◆ **ABOUT THIS EXERCISE**
In the web scraping text, which book is used as the example for finding the most frequent word?

◆ **EXERCISE PASSAGE**
-.-.-

Web Scraping In Python

15 minute read

Web Scraping using python

The goal of this post is to do Web Scraping in python and introduce basic NLP tasks like getting the word frequency.

The urllib and requests packages are used to scrape the data from websites. Scraping means getting the html content as text from a particular website. urllib is an old way of scraping. requests is the new way and it is more high-level, wherein, you don’t have to worry about low-level details of making a web request.

Secondly, as an example, we will scrape the book “Moby Dick” from project gutenburg’s website to find the most frequent word used in this book. The following packages are used in this notebook:

  • urllib
  • requests
  • bs4 (BeautifulSoup)
  • nltk

Performing HTTP requests in Python using urllib

# Import packages
from urllib.request import urlopen, Request

# Specify the url
url = "http://www.datacamp.com/teach/documentation"

# This packages the request: request
request = Request(url)

# Sends the request and catches the response: response
response = urlopen(request)

# Print the datatype of response
print(type(response))

# Extract the response: html
html = response.read()

# Print the html
print(html[:300])

# Be polite and close the response!
response.close()

<class 'http.client.HTTPResponse'>
b'<!doctype html>\n<html lang="en" data-direction="ltr">\n  <head>\n    <link href="https://fonts.intercomcdn.com" rel="preconnect" crossorigin>\n      <script src="https://www.googletagmanager.com/gtag/js?id=UA-39297847-9" async="async" nonce="i4J7+2OrFDkkGYXjF0p+Mok+0NGAg9N4nLY3DoRLywg="></script>\n     '

You have just packaged and sent a GET request to “http://www.datacamp.com/teach/documentation” and then caught the response. You saw that such a response is a http.client.HTTPResponse object. The question remains: what can you do with this response?

Well, as it came from an HTML page, you could read it to extract the HTML and, in fact, such a http.client.HTTPResponse object has an associated read() method.

Performing HTTP requests in Python using requests

Now that you’ve got your head and hands around making HTTP requests using the urllib package, you’re going to figure out how to do the same using the higher-level requests library. You’ll once again be pinging DataCamp servers for their “http://www.datacamp.com/teach/documentation” page.

-.-.-

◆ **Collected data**

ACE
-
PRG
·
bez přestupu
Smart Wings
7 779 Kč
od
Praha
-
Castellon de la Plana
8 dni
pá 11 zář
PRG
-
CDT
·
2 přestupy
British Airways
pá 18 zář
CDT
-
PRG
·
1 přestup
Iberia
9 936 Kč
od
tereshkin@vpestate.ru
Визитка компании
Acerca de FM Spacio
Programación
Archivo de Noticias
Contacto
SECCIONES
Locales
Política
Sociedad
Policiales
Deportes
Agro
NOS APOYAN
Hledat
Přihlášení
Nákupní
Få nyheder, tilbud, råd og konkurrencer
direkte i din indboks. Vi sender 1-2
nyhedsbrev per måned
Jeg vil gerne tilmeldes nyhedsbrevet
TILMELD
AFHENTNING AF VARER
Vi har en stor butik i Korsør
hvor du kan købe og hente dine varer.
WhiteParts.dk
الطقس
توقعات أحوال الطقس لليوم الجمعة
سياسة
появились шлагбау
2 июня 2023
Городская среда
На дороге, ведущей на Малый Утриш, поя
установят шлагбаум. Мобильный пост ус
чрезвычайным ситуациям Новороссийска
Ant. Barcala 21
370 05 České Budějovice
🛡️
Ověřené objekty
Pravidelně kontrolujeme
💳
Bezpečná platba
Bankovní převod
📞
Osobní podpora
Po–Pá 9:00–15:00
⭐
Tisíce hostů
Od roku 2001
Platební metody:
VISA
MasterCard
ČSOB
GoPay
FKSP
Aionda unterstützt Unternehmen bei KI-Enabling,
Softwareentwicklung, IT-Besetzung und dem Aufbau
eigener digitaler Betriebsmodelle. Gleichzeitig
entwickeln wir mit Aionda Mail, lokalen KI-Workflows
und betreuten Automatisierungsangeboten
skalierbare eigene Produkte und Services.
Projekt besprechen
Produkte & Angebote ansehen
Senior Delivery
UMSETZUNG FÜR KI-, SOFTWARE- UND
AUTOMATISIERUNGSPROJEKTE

-.-.-

◆ **RESPONSE AREA**
"Moby Dick"